Work instructions ▸
Beneath this instruction is a listing; write out exactly the line that contains "mouse_move(597, 322)" and each line after it to the last.

------ Given data

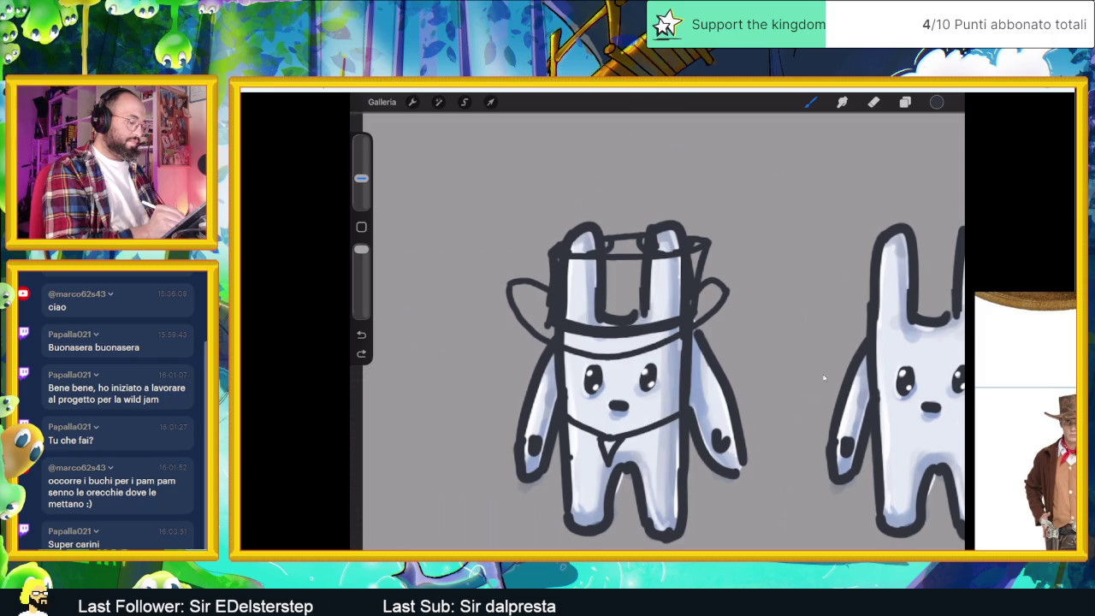
mouse_move(571, 457)
left_mouse_down()
mouse_move(604, 464)
mouse_move(681, 449)
left_mouse_up()
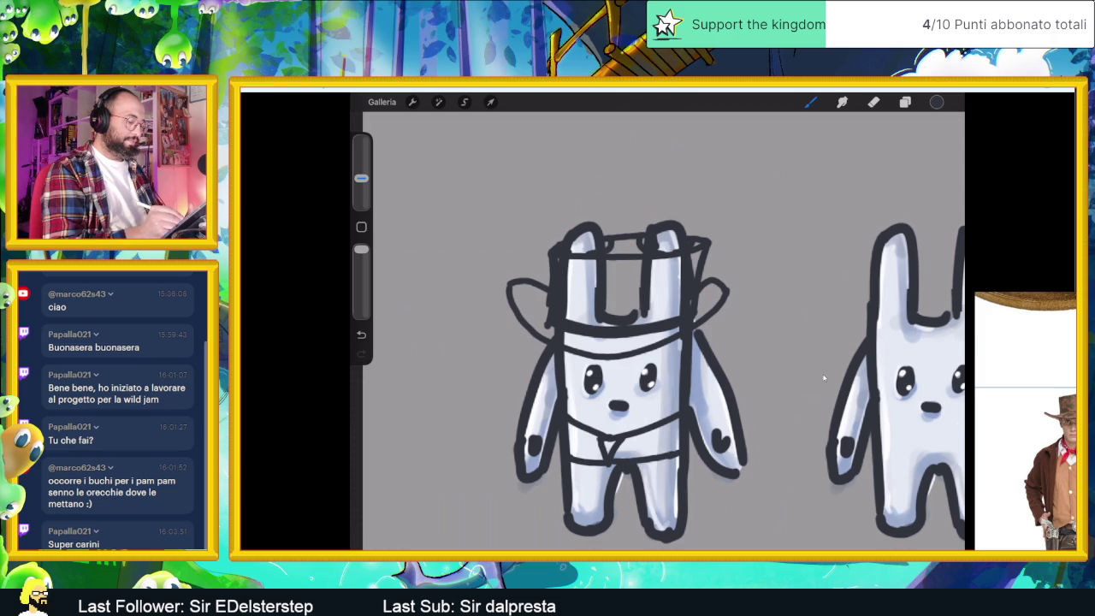
left_click_drag(654, 429, 657, 454)
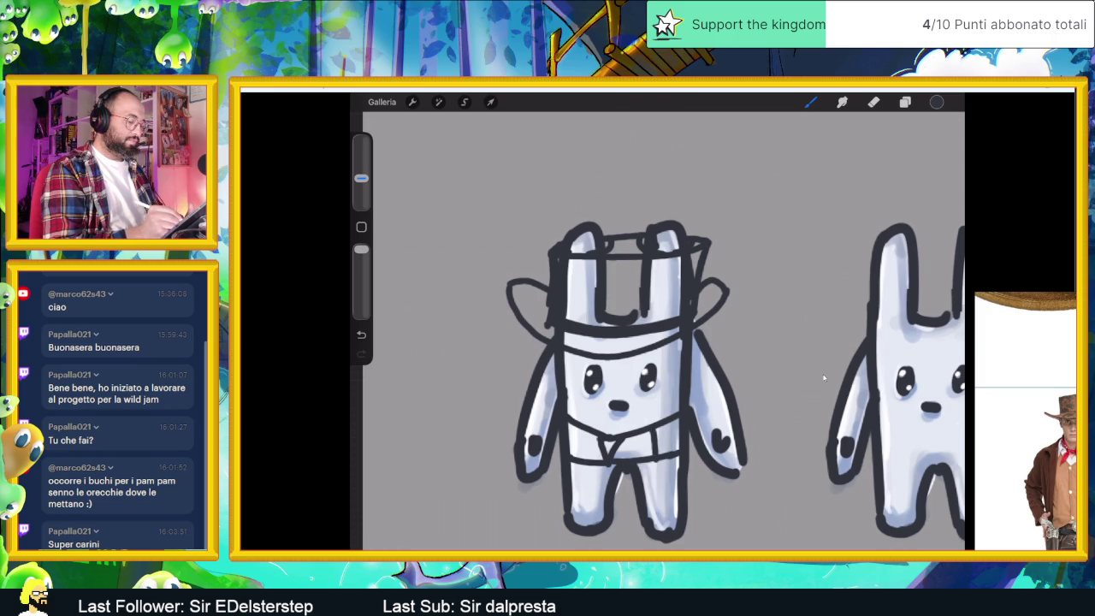
left_click_drag(582, 430, 585, 458)
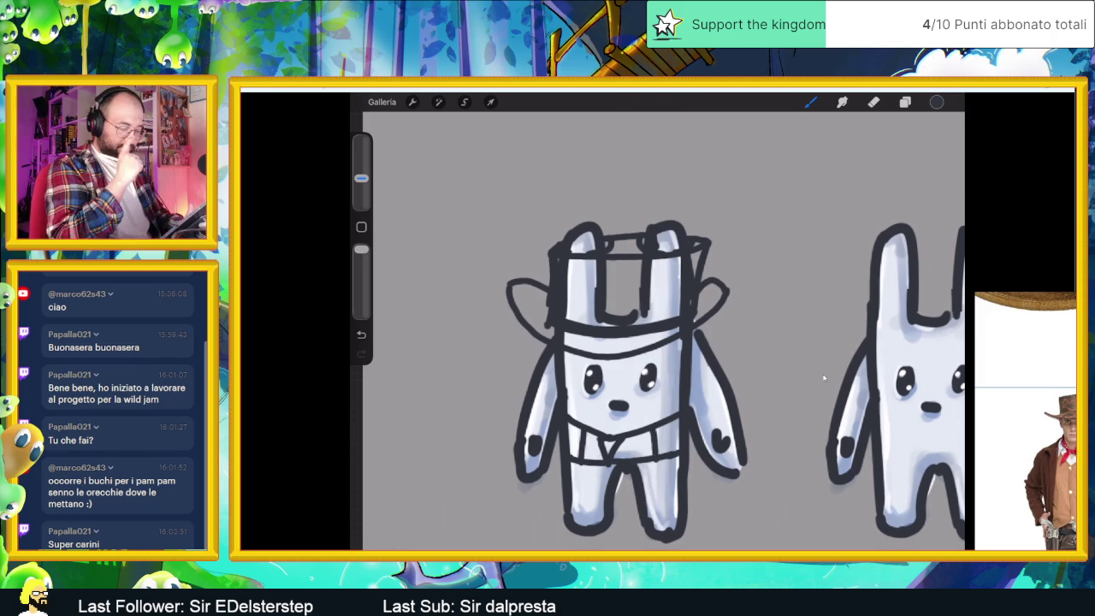
key("ctrl+z")
key("ctrl+z")
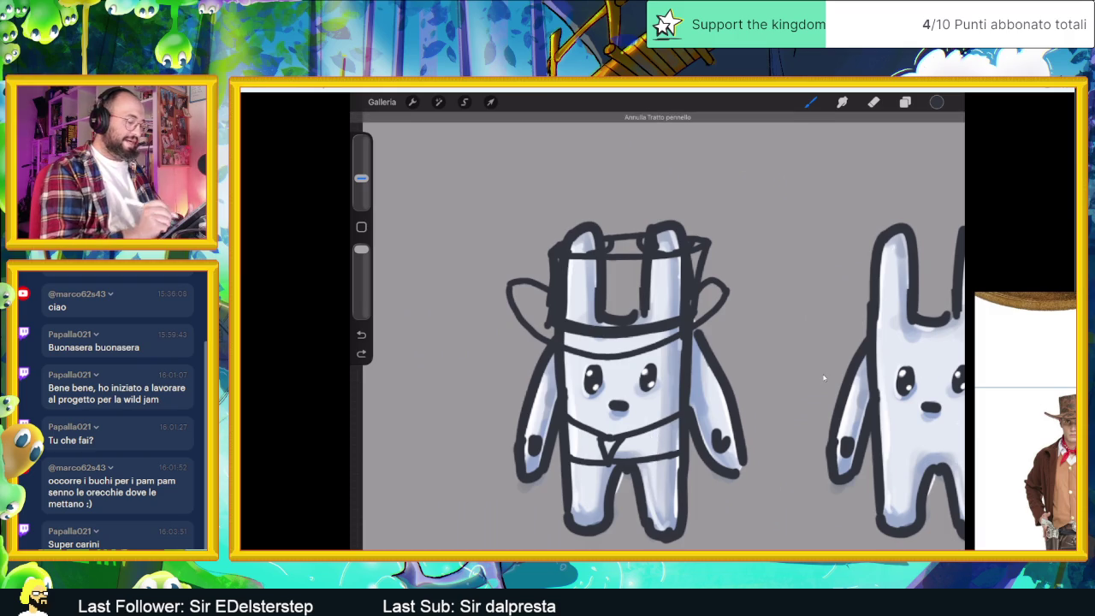
key("ctrl+z")
key("ctrl+z")
key("ctrl+z")
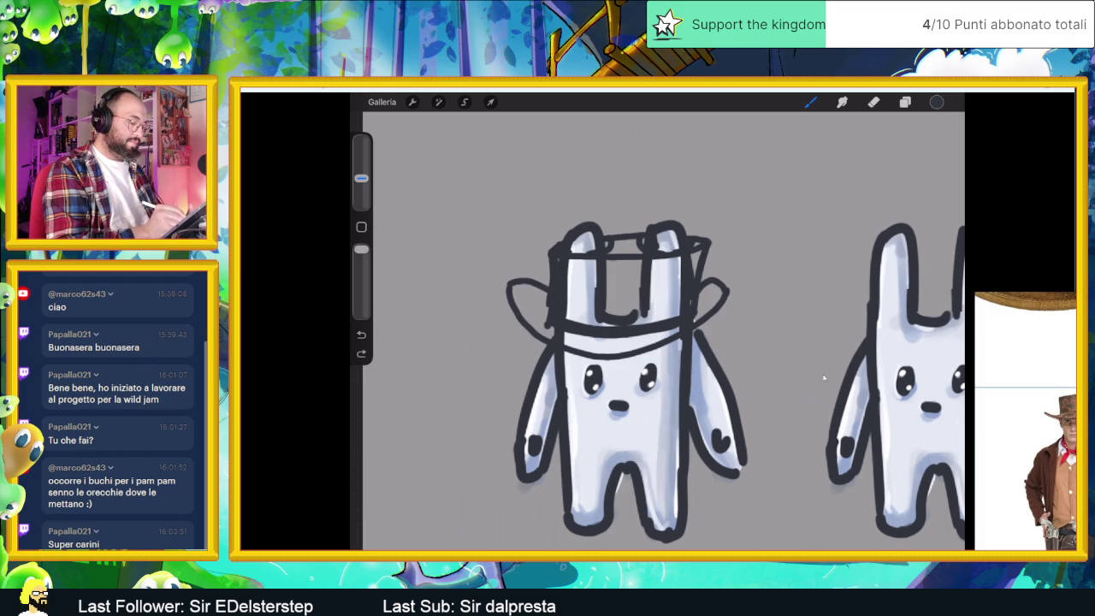
- Draw two belt lines across the lower body and the start of the trouser legs
left_click_drag(569, 469, 681, 462)
left_click_drag(570, 447, 679, 446)
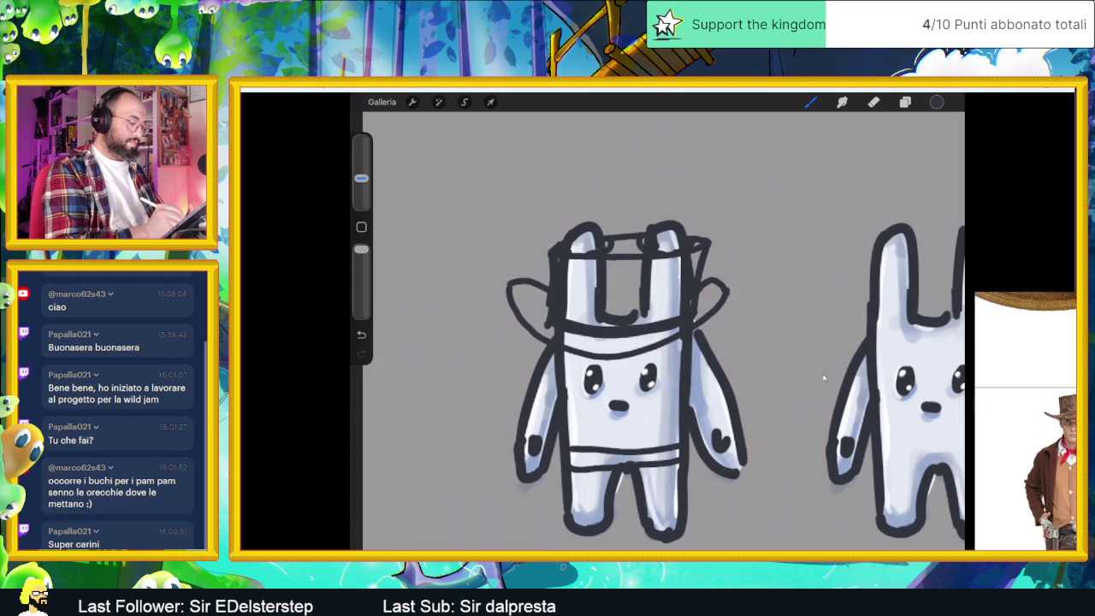
mouse_move(588, 473)
left_mouse_down()
mouse_move(584, 482)
mouse_move(602, 473)
left_mouse_up()
left_click_drag(674, 466, 660, 487)
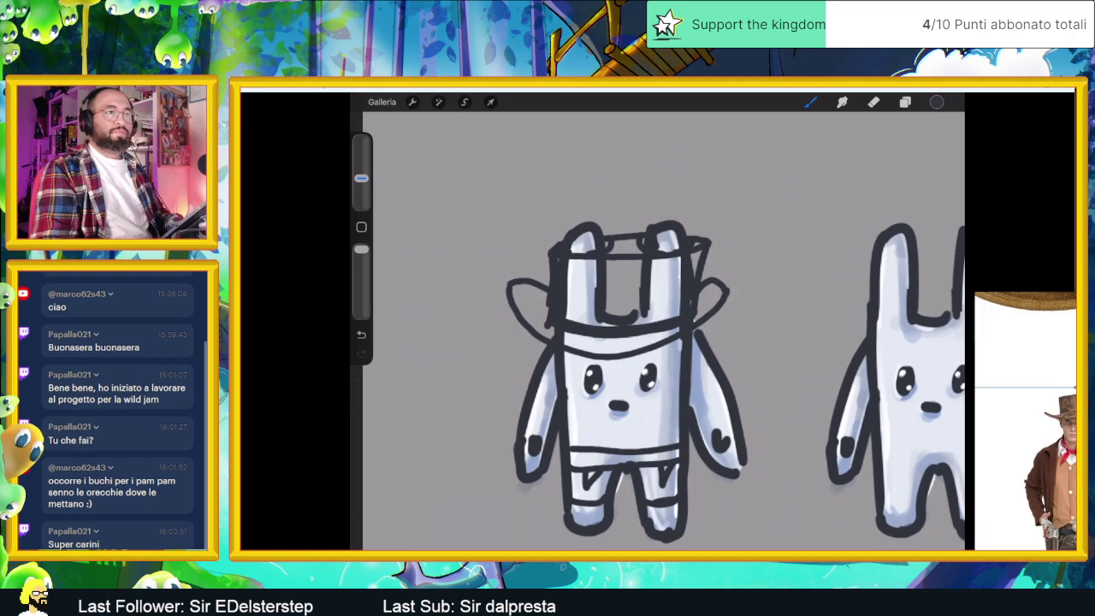
- Add detail strokes inside the hat and darken the hat band
scroll(1069, 350, "down", 5)
scroll(1070, 350, "up", 5)
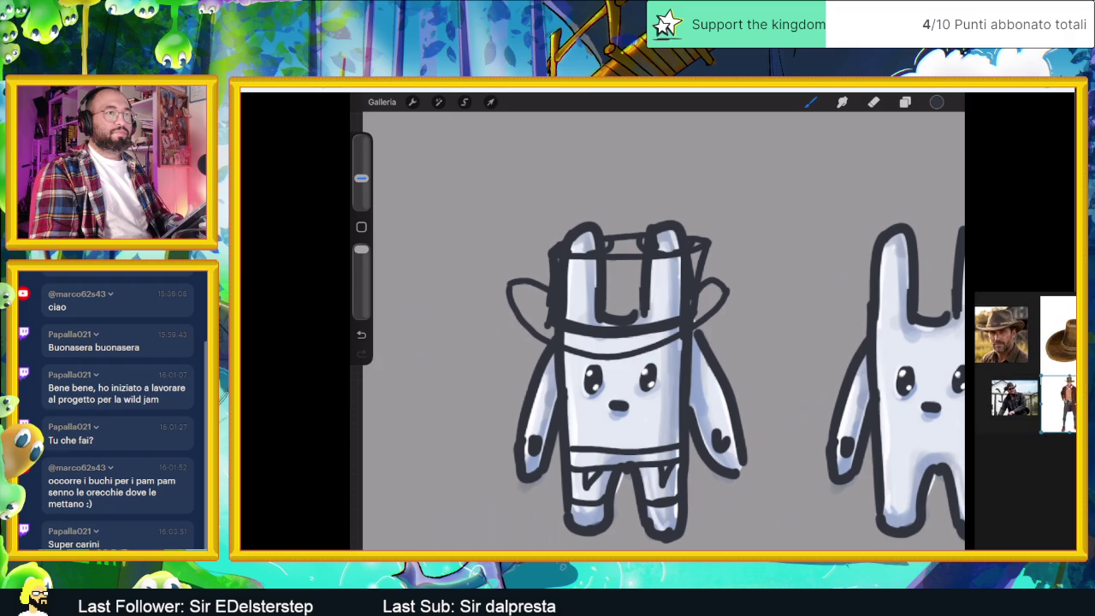
scroll(1052, 365, "up", 3)
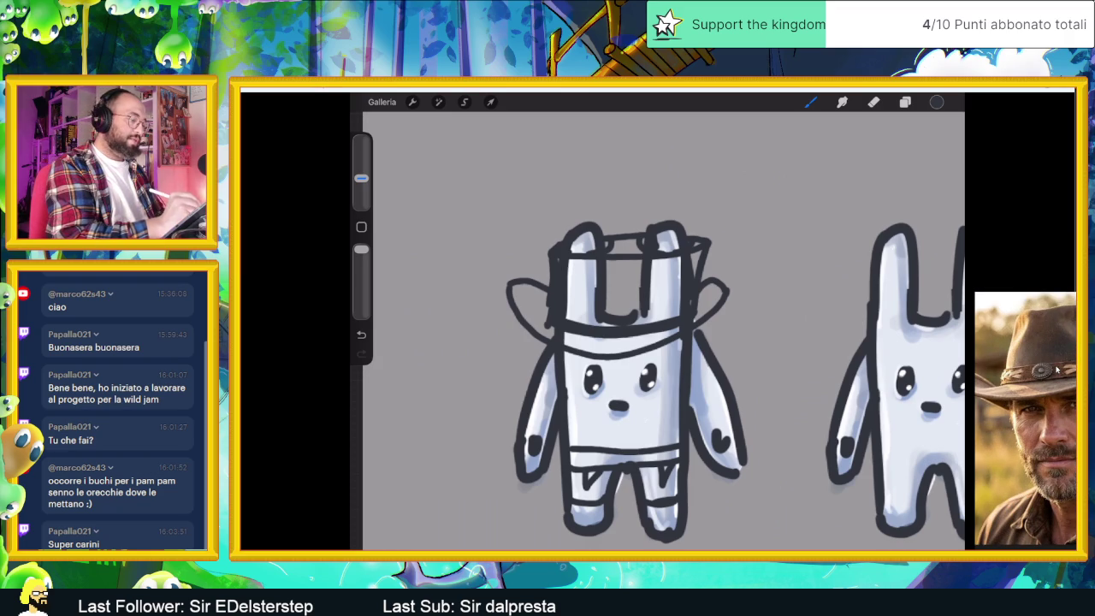
left_click_drag(615, 293, 625, 315)
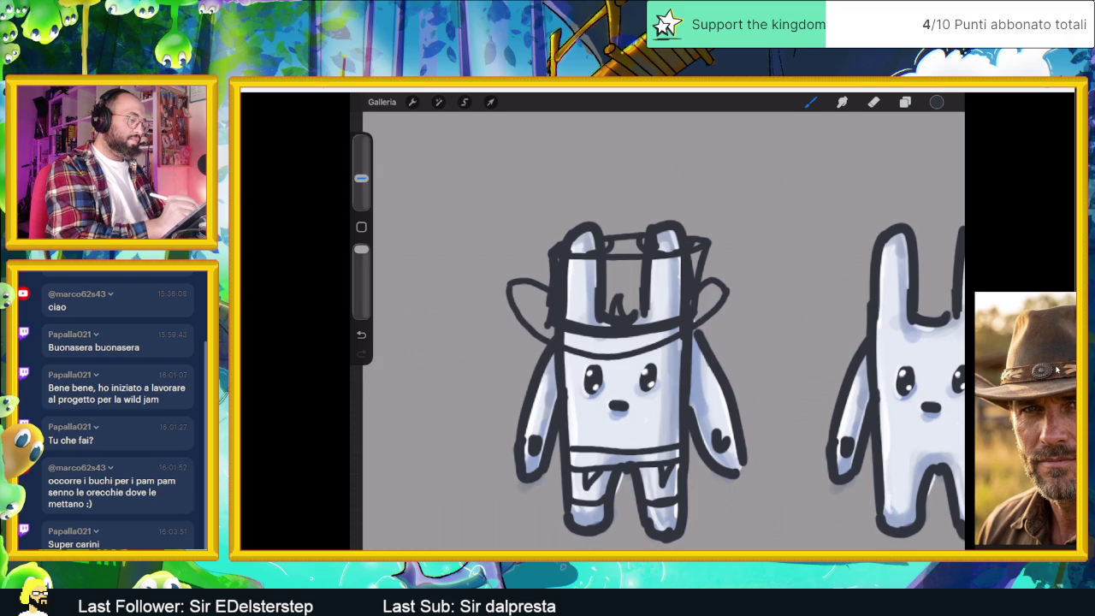
mouse_move(571, 304)
left_mouse_down()
mouse_move(597, 322)
mouse_move(671, 311)
left_mouse_up()
left_click_drag(664, 305, 681, 291)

------------

Solution for this task ▸
mouse_move(597, 322)
mouse_move(671, 311)
left_mouse_up()
left_click_drag(664, 305, 681, 291)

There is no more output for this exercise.